Ainda jovem, costumava fazer viagens de sua Ricote natal para lecionar na capital da taifa, a magnífica cidade de Múrcia, onde acabou por chamar atenção do promissor príncipe castelhano Afonso, futuro Afonso X o Sábio ou "o Astrólogo", que havia acabado de subjugar aquele reino islâmico, e com quem desenvolveu uma profunda amizade baseada na troca de conhecimento. Afonso era conhecido como ávido patrono do saber e financiador de eruditos, e seu título de "o Sábio" não lhe fora conferido a esmo. Em seu reinado, costumava respeitar os direitos de liberdade religiosa dos não-cristãos, sendo também chamado de "o Imperador das Três Religiões."

Ele não perdeu tempo em utilizar al-Ricoti para seus projetos intelectuais, instalando-o em sua corte com honrarias, construiu-lhe uma escola, onde o mesmo passou a ensinar alunos de todas as origens, fossem eles cristãos muçulmanos ou judeus, os quais transmitia-lhes em seus próprios idiomas.

O local era um centro do saber que atraia teólogos e eruditos de todos os credos, fortemente incentivados pelo futuro monarca, onde além de traduções, ocorriam debates e intercâmbios intelectuais.
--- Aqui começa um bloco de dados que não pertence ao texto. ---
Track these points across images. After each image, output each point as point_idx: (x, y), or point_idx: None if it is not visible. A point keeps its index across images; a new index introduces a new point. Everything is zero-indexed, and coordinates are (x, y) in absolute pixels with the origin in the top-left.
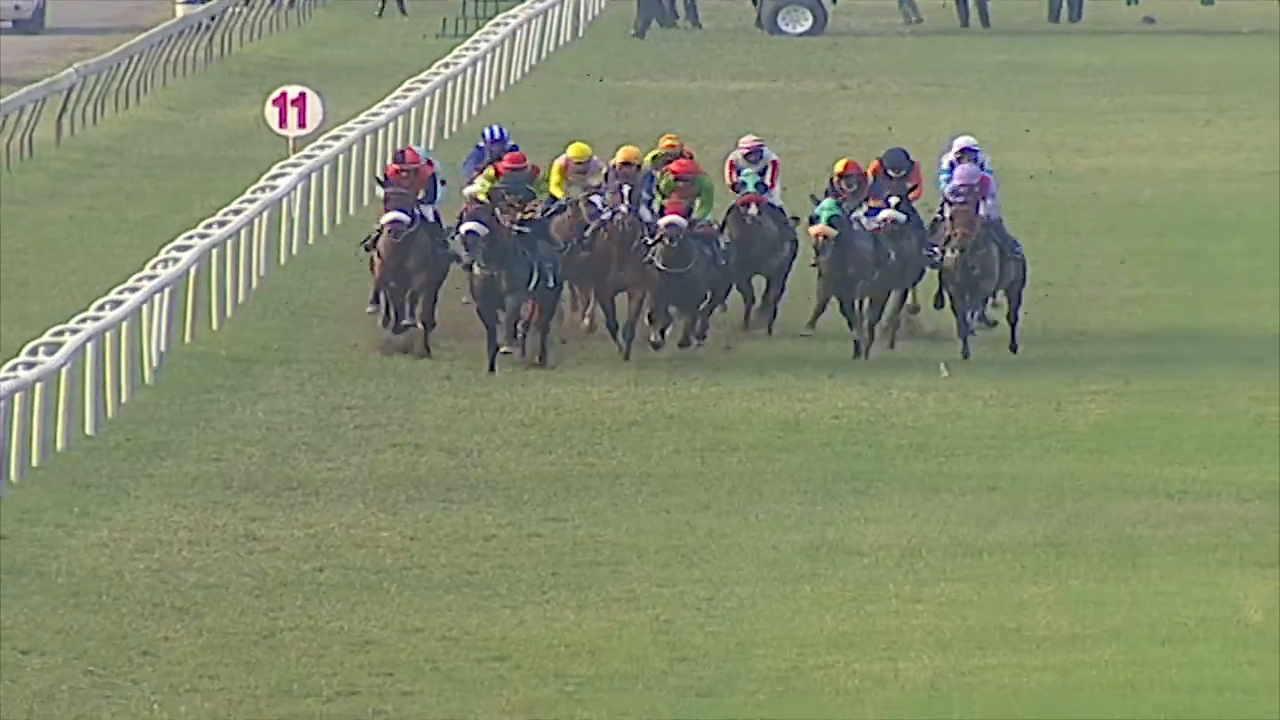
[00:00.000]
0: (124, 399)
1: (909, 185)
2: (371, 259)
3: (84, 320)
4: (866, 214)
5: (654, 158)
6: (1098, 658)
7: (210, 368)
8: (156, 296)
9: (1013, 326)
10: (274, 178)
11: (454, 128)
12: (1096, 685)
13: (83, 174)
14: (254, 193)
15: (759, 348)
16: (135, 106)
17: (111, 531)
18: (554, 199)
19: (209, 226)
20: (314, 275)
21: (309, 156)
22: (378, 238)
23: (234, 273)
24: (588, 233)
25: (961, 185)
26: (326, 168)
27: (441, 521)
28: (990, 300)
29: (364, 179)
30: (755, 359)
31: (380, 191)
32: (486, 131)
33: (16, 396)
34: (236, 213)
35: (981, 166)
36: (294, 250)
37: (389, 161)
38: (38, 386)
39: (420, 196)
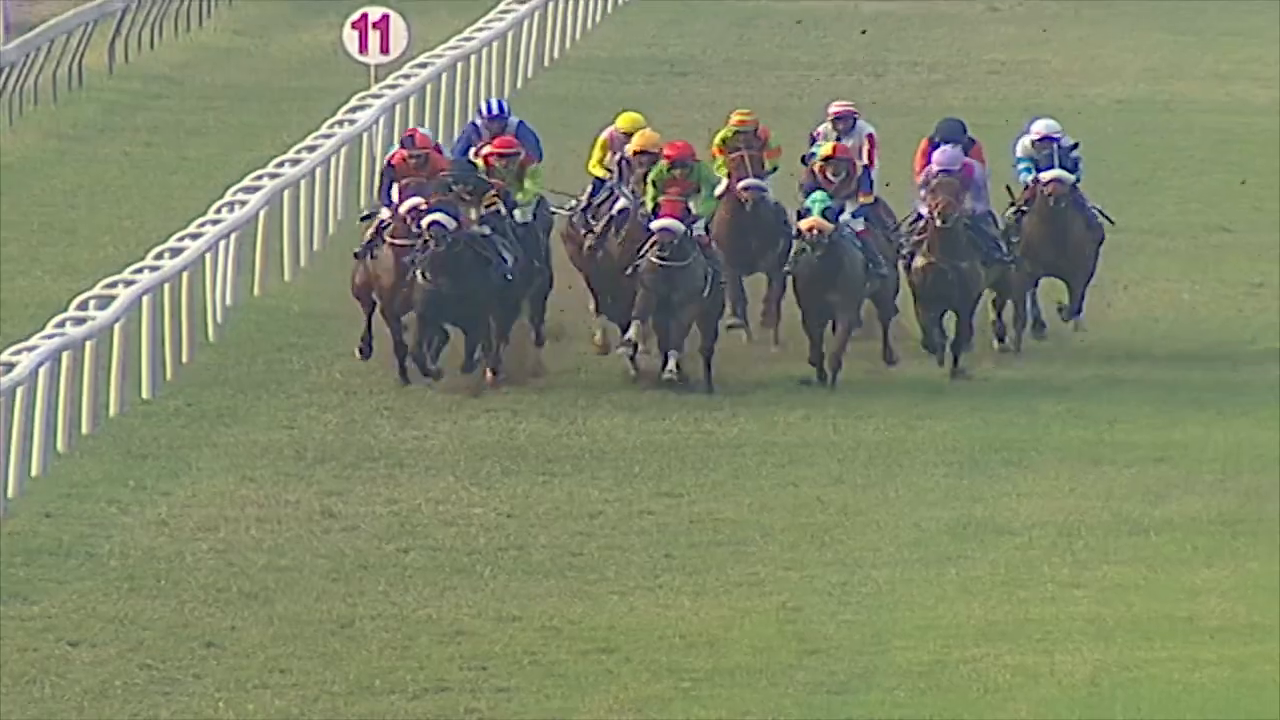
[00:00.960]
0: (184, 359)
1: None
2: (360, 275)
3: (139, 271)
4: (855, 214)
5: (723, 140)
6: (1278, 650)
7: (281, 324)
8: (221, 244)
9: (956, 349)
10: (353, 110)
11: (555, 54)
12: (1277, 681)
13: (138, 106)
14: (330, 127)
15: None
16: (197, 31)
17: (170, 508)
18: (598, 182)
19: (280, 165)
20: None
21: (392, 87)
22: (383, 244)
23: (308, 218)
24: (597, 230)
25: (941, 171)
26: (412, 99)
27: (541, 497)
28: (1032, 299)
29: (454, 112)
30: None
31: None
32: (484, 105)
33: (64, 356)
34: (311, 149)
35: (1062, 159)
36: (375, 192)
37: (395, 146)
38: (88, 345)
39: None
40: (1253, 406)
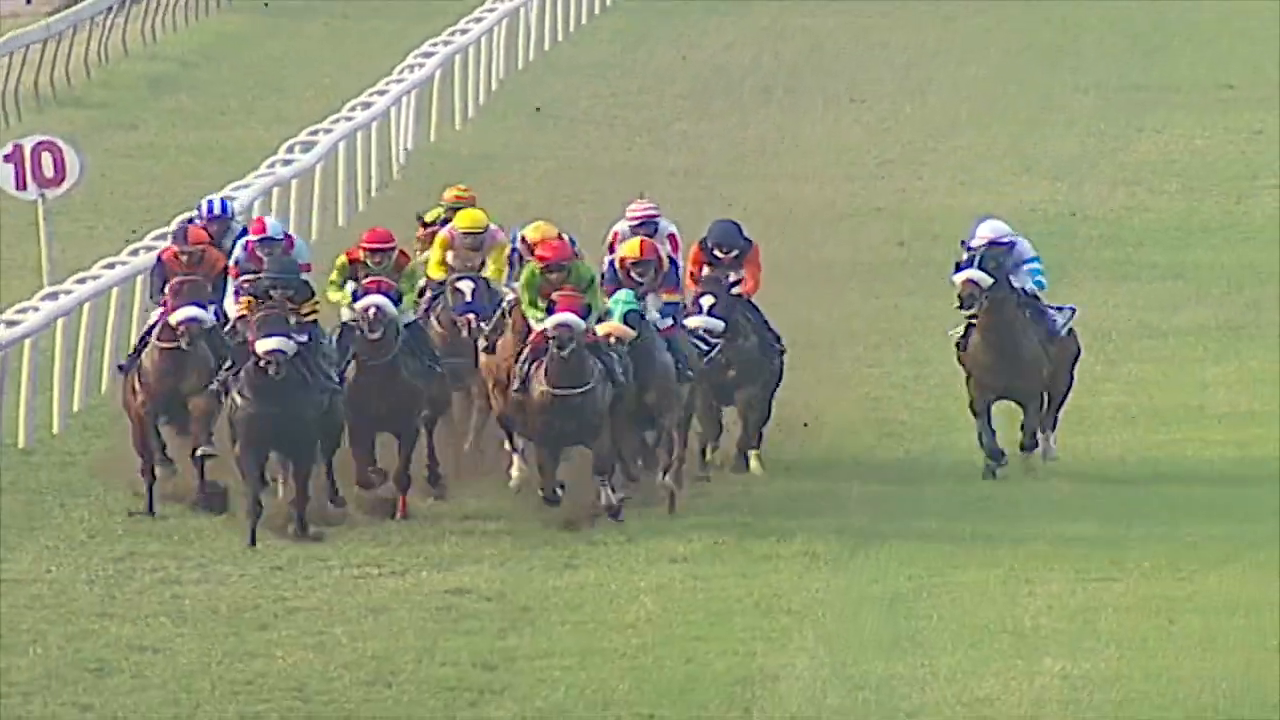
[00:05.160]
0: (373, 194)
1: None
2: (127, 390)
3: (337, 120)
4: (661, 311)
5: (428, 222)
6: (1276, 433)
7: (453, 165)
8: (404, 99)
9: (745, 449)
10: None
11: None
12: (1275, 458)
13: None
14: (494, 2)
15: (957, 148)
16: None
17: None
18: (437, 286)
19: (451, 34)
20: (550, 79)
21: None
22: (147, 349)
23: (475, 76)
24: (487, 336)
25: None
26: None
27: None
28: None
29: None
30: (955, 157)
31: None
32: (203, 204)
33: (275, 191)
34: (477, 21)
35: (982, 260)
36: (530, 55)
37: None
38: (294, 184)
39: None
40: (1254, 232)
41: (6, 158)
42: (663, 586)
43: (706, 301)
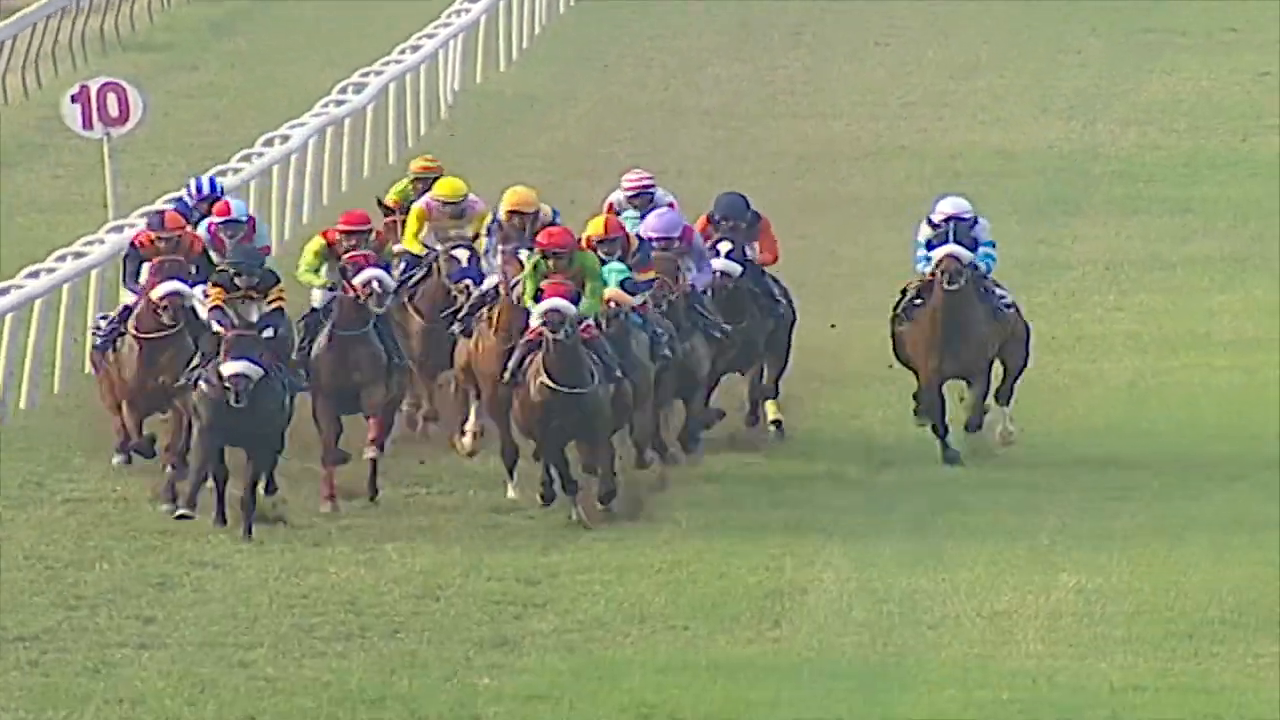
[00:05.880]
0: (422, 132)
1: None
2: (104, 377)
3: (387, 63)
4: (632, 288)
5: (398, 193)
6: (1278, 359)
7: (498, 105)
8: (451, 42)
9: (760, 399)
10: None
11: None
12: (1278, 383)
13: None
14: None
15: (976, 89)
16: None
17: None
18: (412, 259)
19: None
20: (591, 23)
21: None
22: (125, 335)
23: (517, 21)
24: (461, 317)
25: (658, 240)
26: None
27: None
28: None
29: None
30: (975, 98)
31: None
32: (192, 183)
33: (328, 131)
34: None
35: (959, 235)
36: (571, 1)
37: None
38: (346, 122)
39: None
40: (1259, 169)
41: (73, 98)
42: (696, 504)
43: (724, 246)
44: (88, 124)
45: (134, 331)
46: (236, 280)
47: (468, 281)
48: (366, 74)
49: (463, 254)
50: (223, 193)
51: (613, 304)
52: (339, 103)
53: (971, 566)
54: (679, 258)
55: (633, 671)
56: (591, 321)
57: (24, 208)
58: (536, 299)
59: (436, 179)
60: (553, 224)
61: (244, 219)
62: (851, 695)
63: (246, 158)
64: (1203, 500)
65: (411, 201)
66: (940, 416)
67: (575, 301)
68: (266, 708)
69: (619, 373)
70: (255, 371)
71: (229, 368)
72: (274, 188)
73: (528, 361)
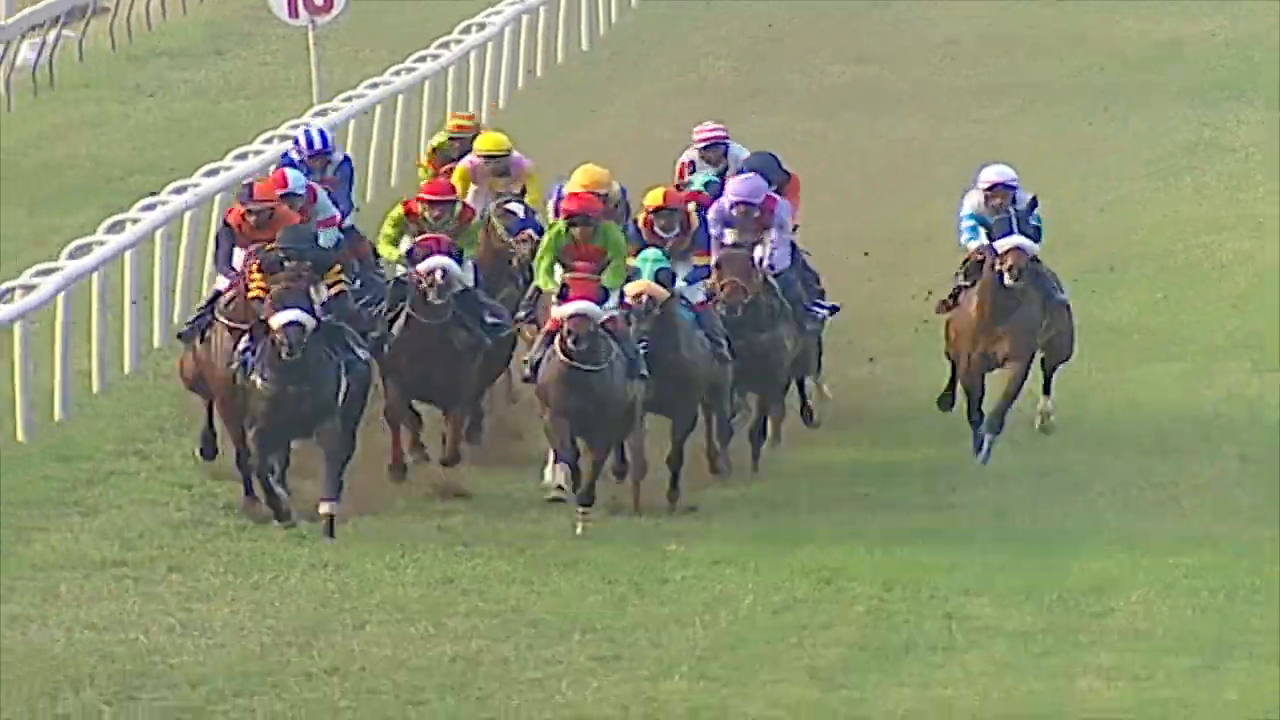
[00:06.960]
0: (614, 21)
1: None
2: (189, 363)
3: (422, 59)
4: (690, 279)
5: (434, 150)
6: None
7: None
8: (507, 29)
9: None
10: None
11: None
12: None
13: None
14: None
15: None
16: None
17: None
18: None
19: None
20: None
21: None
22: (216, 323)
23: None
24: (528, 296)
25: (736, 204)
26: None
27: None
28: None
29: None
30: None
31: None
32: (301, 135)
33: (378, 109)
34: None
35: (1021, 220)
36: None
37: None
38: (541, 10)
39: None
40: None
41: None
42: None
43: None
44: (294, 12)
45: (226, 320)
46: (285, 264)
47: (529, 232)
48: (397, 72)
49: (517, 206)
50: (332, 146)
51: (644, 297)
52: (374, 85)
53: (1139, 441)
54: (758, 234)
55: (815, 538)
56: (618, 316)
57: (232, 93)
58: (562, 295)
59: (474, 137)
60: (622, 203)
61: (301, 191)
62: (1021, 560)
63: (445, 45)
64: None
65: (452, 159)
66: (978, 403)
67: (600, 302)
68: (464, 571)
69: (642, 370)
70: (308, 320)
71: (279, 318)
72: (470, 74)
73: (547, 352)
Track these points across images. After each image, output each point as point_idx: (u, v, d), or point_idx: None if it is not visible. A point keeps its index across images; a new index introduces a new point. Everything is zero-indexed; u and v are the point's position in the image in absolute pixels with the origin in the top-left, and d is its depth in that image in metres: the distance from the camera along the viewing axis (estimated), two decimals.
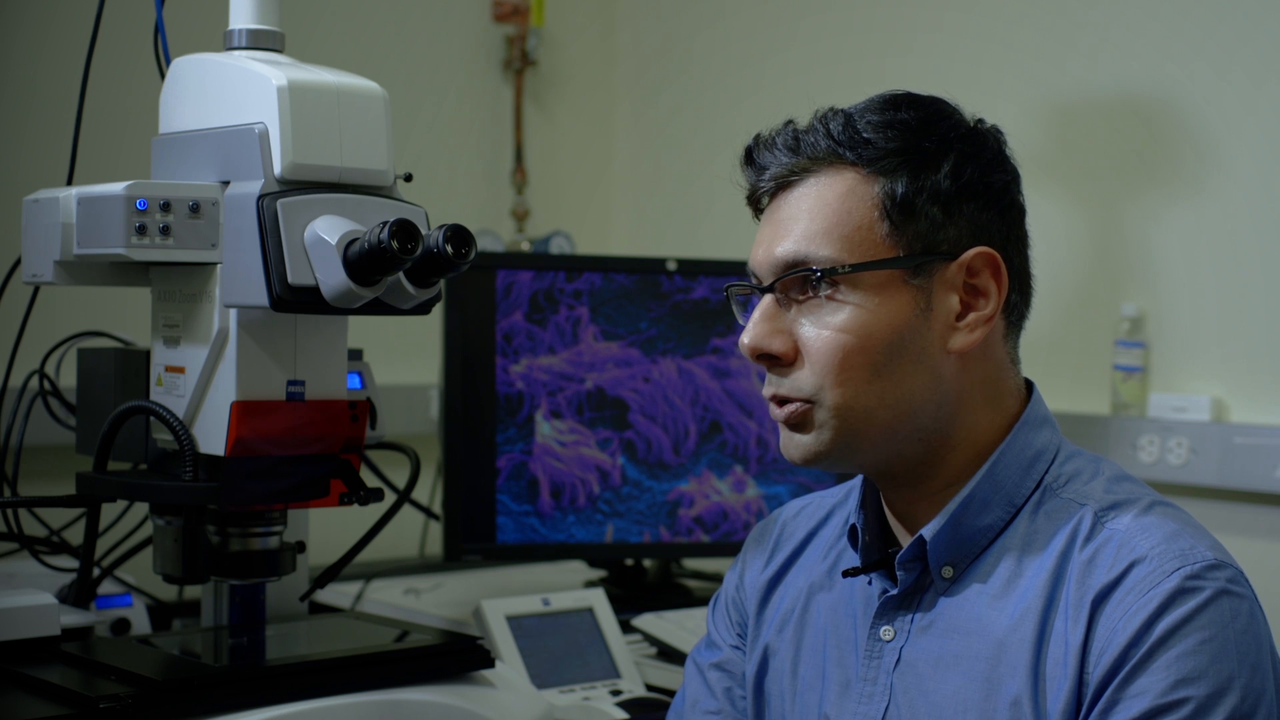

A Escola dada por Afonso a al-Riquti até hoje é considera da precursora da atual Universidade de Múrcia na Espanha.

Alfonso X tornou-se rei em 1252 e adotou a política de incentivar estudiosos muçulmanos a permanecerem em territórios anteriormente islâmicos que havia conquistado, oferecendo recompensas atrativas para aqueles que se convertessem ao cristianismo. Al-Riquti agora estava cada vez mais pressionado pelo rei, que fazia diversas investidas visando trazer à sua fé aquele homem brilhante. Em uma ocasião, mediante a mais uma proposição de Afonso para que se tornasse cristão, al-Riquti respondeu: "Por toda minha vida servi a apenas um só Deus, e não pude cumprir com tudo o que se deve. O que seria e mim se servisse a três (se referindo a trindade cristã) como me pede o rei?"

Enfrentando a crescente intimidação politico-religiosa do domínio castelhano, os muçulmanos em Múrcia se rebelaram em 1264 buscando retomar sua independência, e depois de finalmente derrotados pelas forças reais em 1266, a região perdeu sua autonomia completamente, quando os exércitos de Jaime I de Aragão sob a autoridade de Afonso venceram as tropas do emir al-Wathiq. Os muçulmanos da cidade perderam seu prestígio como punição, foram isolados no subúrbio da cidade, e sua maior mesquita foi transformada em igreja consagrada à Virgem Maria.

Desolado com a derrota de seu povo e a insistência cada vez maior de seu amigo o rei para que se tornasse cristão, al-Riquti partiu por volta de 1272 ao nascente Emirado de Granada, o último bastião muçulmano da Península Ibérica, a convite do emir Muhammad II, que buscava rivalizar com Afonso por qual dos reis possuía mais eruditos em sua corte. Em Granada, al-Riquti passou a viver nas graças do emir, e tornou-se ali também um sábio bastante respeitado entre os seus até o fim de sua vida, deixando para trás um legado intelectual reconhecido que perdura até os dias de hoje.

Referências:

– de Maya, Julián Gómez (2017), De Al-Ricotí al rector Sabater: Estudios históricos sobre la Universidad de Murcia y sus antecedentes 

– Doubleday, Simon R. (2015-12-01). The Wise King: A Christian Prince, Muslim Spain, and the Birth of the Renaissance

– Gaspar y Remiro, Mariano (1905): Historia de Murcia musulmana. Zaragoza: Tipografía de Andrés Uriarte.

– Samsó, Julio (1981). “Dos colaboradores científicos musulmanes de Alfonso X

– Vernet, Juan; Samsó, Julio (1996). “The development of Arabic science in Andalusia”, em Roshdi Rashed (ed.). Encyclopedia of the History of Arabic Science. Routledge. pp. 243–275.